Me acaban de colocar un implante dental. Mi cuerpo ya no volverá a ser el mismo. Definitivamente. Al menos eso espero, porque siempre existe la posibilidad de un rechazo. (Pórtate bien, cuerpo mío. Deja que este objeto artificial imaginado y construido por una mente humana me permita recuperar la completa funcionalidad de mi dentadura desgastada y estropeada por una irregular higiene bucodental. Los beneficios superarán a este dolor transitorio y a esta sensación de que hay algo extraño en ti).

Me dio muchos quebraderos de cabeza la idea de aceptar la posibilidad de un implante. Nunca he llevado nada como eso integrado en mi cuerpo, ni siquiera encima: ni sortijas ni pendientes ni tatuajes. Incluso las ideas implantadas me han incomodado. Me gusta el cuerpo natural; de hecho, tampoco me seduce la moda esta de afeitárselo todo (bueno, al menos por el momento; ya no sé qué será de mí en un futuro inmediato, porque mi creciente afición al gimnasio y otras actividades extremas me está llevando por unos senderos que antes consideraba improbables o imposibles).

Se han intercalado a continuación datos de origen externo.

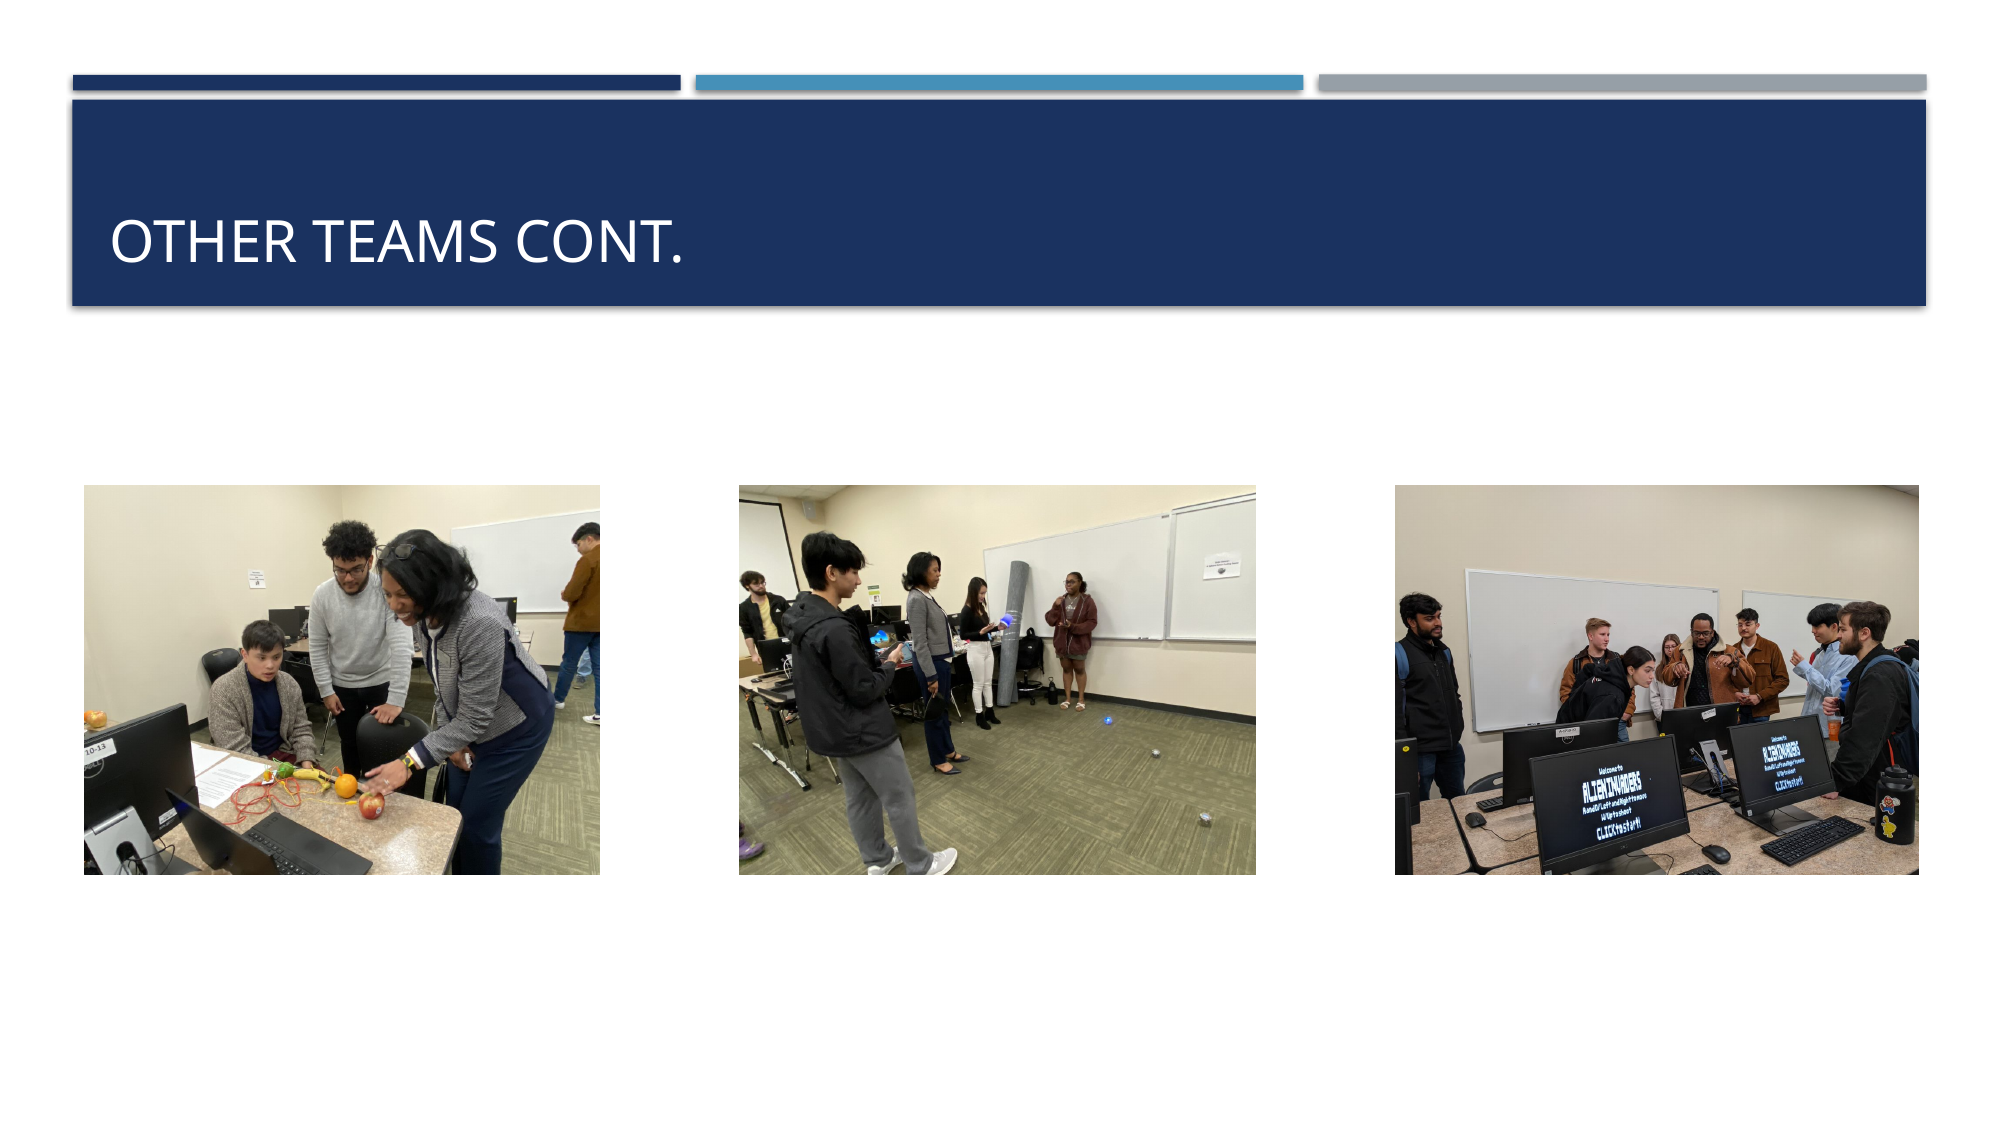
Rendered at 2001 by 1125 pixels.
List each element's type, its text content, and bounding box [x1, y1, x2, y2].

picture [1394, 484, 1920, 876]
picture [739, 484, 1256, 876]
picture [83, 484, 601, 876]
title Other Teams Cont. [94, 119, 1904, 282]
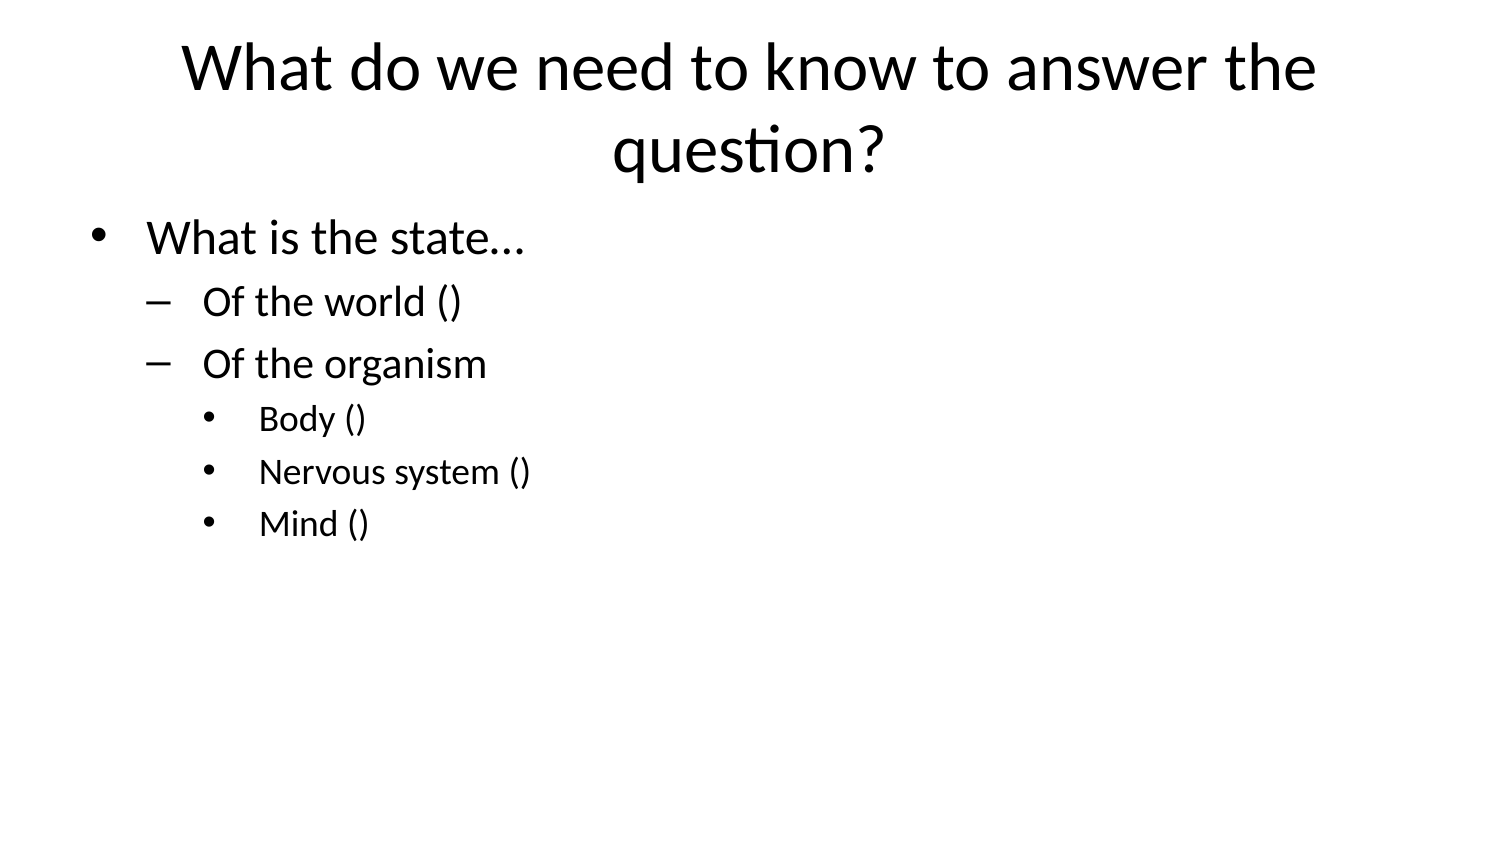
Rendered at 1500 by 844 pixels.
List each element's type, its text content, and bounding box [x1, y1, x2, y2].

title What do we need to know to answer the question? [75, 33, 1425, 175]
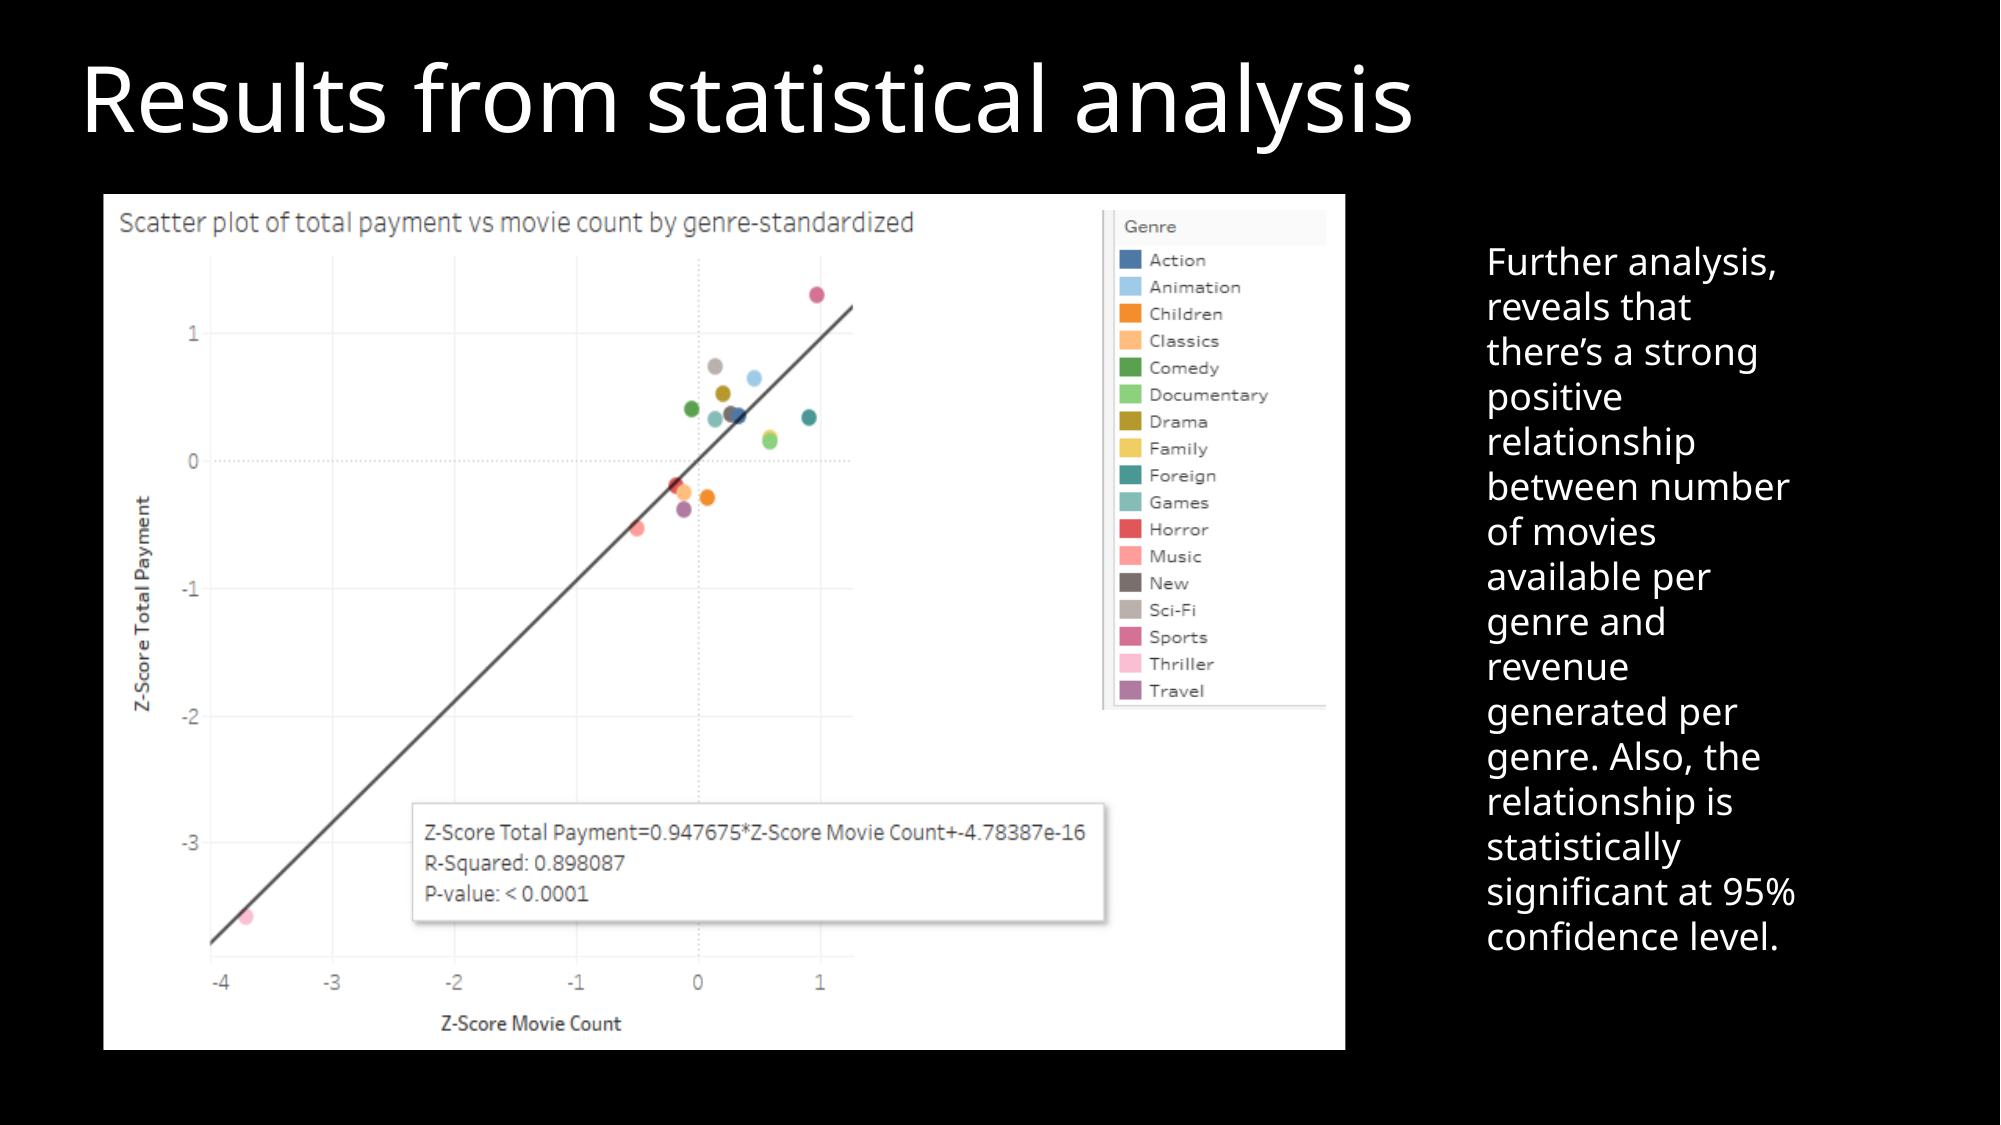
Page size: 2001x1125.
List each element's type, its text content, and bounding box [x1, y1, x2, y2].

picture [103, 194, 1346, 1050]
title Results from statistical analysis [64, 46, 1591, 210]
text_box Further analysis, reveals that there’s a strong positive relationship between number of movies available per genre and revenue generated per genre. Also, the relationship is statistically significant at 95% confidence level. [1471, 230, 1824, 1011]
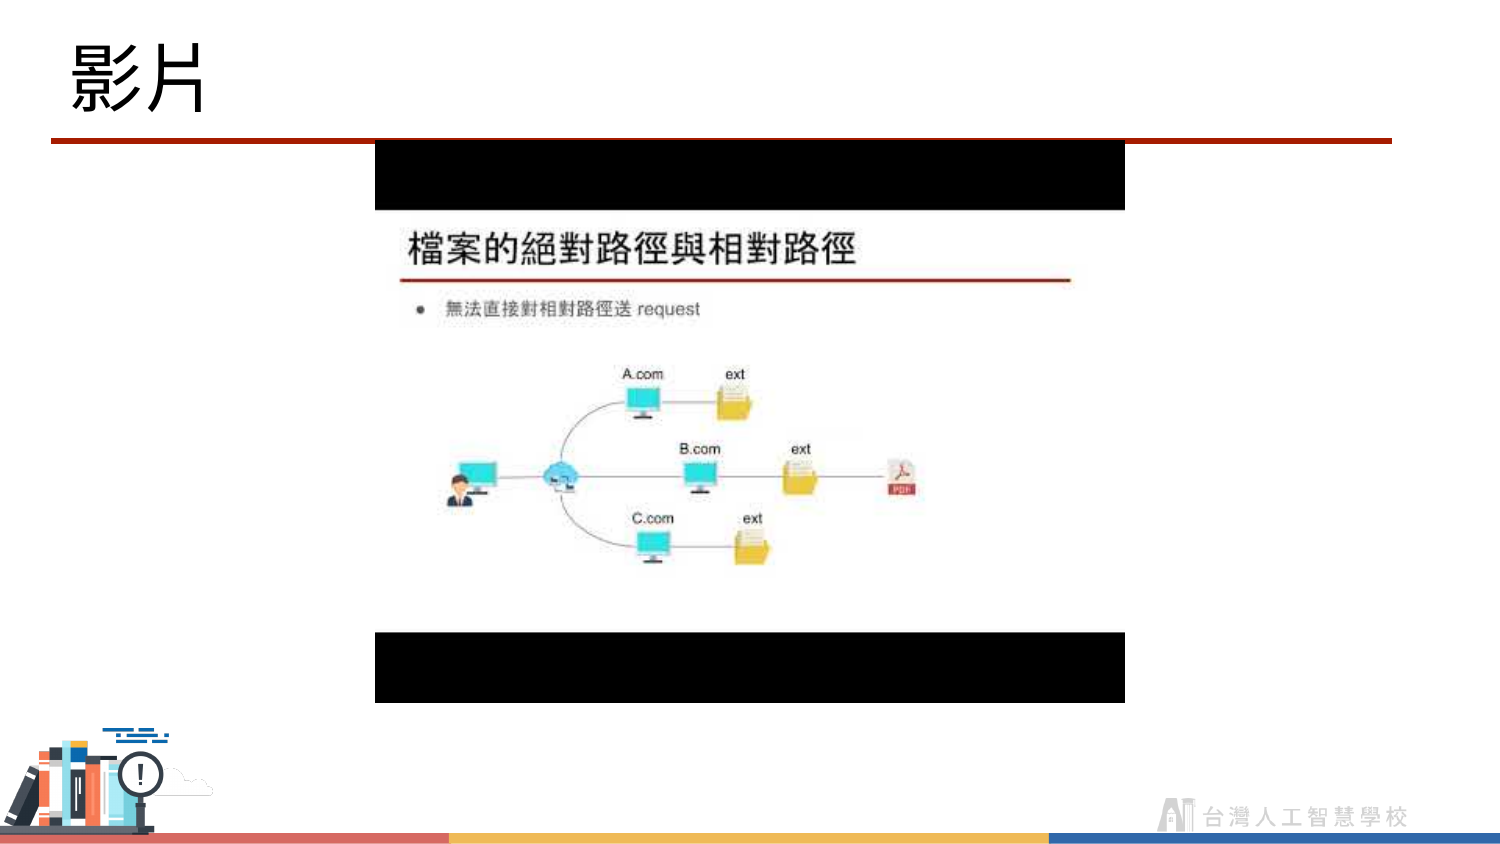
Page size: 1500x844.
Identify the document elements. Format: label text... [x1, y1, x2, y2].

picture [0, 728, 213, 835]
picture [374, 140, 1126, 704]
title 影片 [63, 29, 1462, 124]
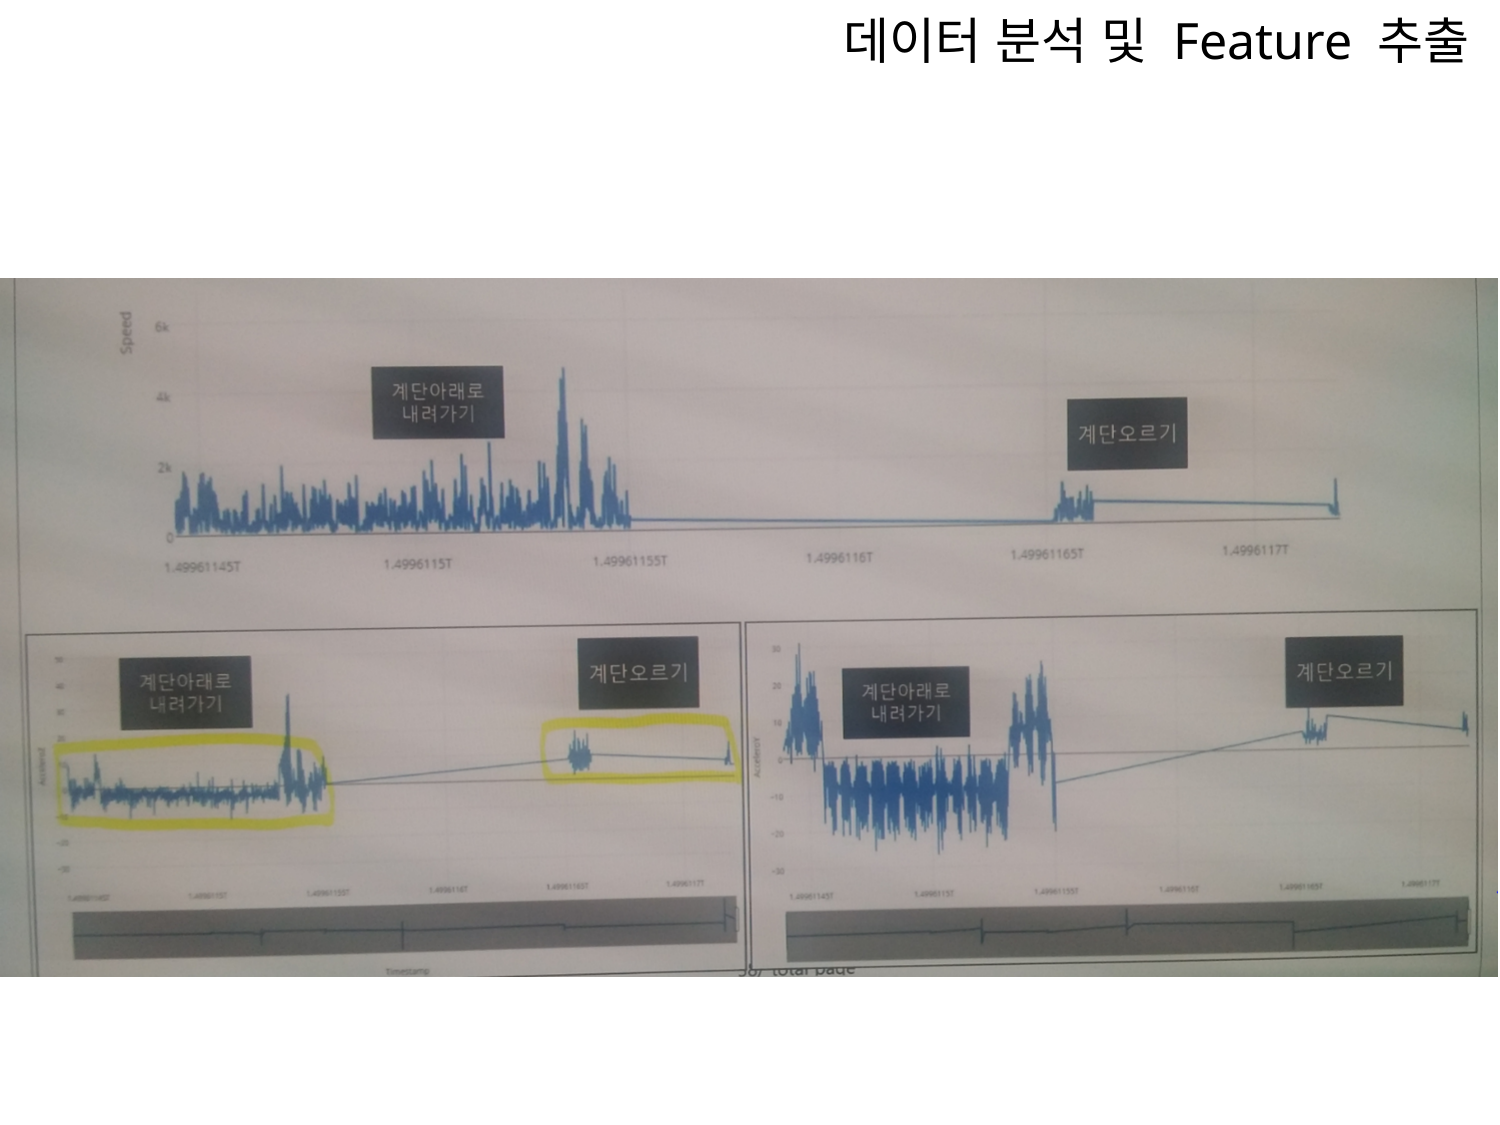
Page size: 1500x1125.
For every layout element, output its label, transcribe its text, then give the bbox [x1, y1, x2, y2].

picture [0, 278, 1498, 977]
text_box 데이터 분석 및 Feature 추출 [828, 2, 1485, 78]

Con lo sacrílego que he sido yo siempre de boquilla, y lo sagrado que también siempre he considerado mi cuerpo. Pero acepto este implante porque me he convencido de que es indiscutiblemente bueno. Y para colmo es que mi dentista tiene una mano exquisita y no siento que me hayan puesto ahí un tornillo clavado en el hueso del maxilar inferior. Ni dolor ni presión ni nada. No me lo acabo de creer. No han pasado ni doce horas y estoy como si estos tornillos hubieran estado aquí desde mi nacimiento.

Algo me inquieta, no obstante. Otros se iniciaron así y ahora se han convertido en poco menos que un ciborg. Que si ahora un implante capilar, que si luego un implante de barbilla y de mejilla; que si un implante coclear, un implante de pene, o implantes ortopédicos de prácticamente cualquier parte del cuerpo diseñados a medida. Hasta llegar a esos implantes absolutamente extraños al cuerpo, que no sustituyen o reponen ninguna parte original, sino que proporcionan funciones nuevas, algunas jamás vistas antes en ningún ser humano.

Es emocionante imaginar cómo podremos ser dentro de pocos años. Si ya la evolución cultural ha permitido que en una misma generación tengamos tribus urbanas tan diversas solo a base de tatuajes, piercings y ropa de diseño, la evolución biológica acelerada mediante los implantes electrónicos y biónicos, o mediante la transformación genética transitoria o la transformación por integración de genes exógenos, nos acabarán llevando por senderos que antes creíamos improbables o imposibles.

Estos cambios hacia la diversificación de nuestro aspecto y nuestras facultades apuntan también hacia algo que puede resultar inevitable: la especiación, la separación de especies o, al menos una separación de los destinos tan grande entre grupos de humanos que en la práctica desemboque en una nueva especie que eventualmente tome conciencia de haberse aupado al podio de la verdadera humanidad. Las nuevas y extraordinarias capacidades de estos seres les permitirán sobrevivir y colonizar otros espacios mientras que los demás nos quedaremos aquí esperando la próxima extinción masiva como viejos y lentos dinosaurios, ignorantes del destino que se precipita sobre nuestras vidas.

Todo eso es posible. Y será triste comprobar que la nueva conciencia global, acompañada del salario universal, el acceso gratuito a la educación y la sanidad, y la igualdad de oportunidades para subir a los ascensores sociales, no llegará a tiempo de permitir la salvación de todos. La impaciencia de los individuos por acceder a las nuevas tecnologías alimenta esta carrera en la que los ganadores se irán alejando más allá de una meta inalcanzable para la mayoría.

Qué extraño. No ha pasado ni un día y ya me siento como un mero apéndice de este tonillo alojado en mi mandíbula.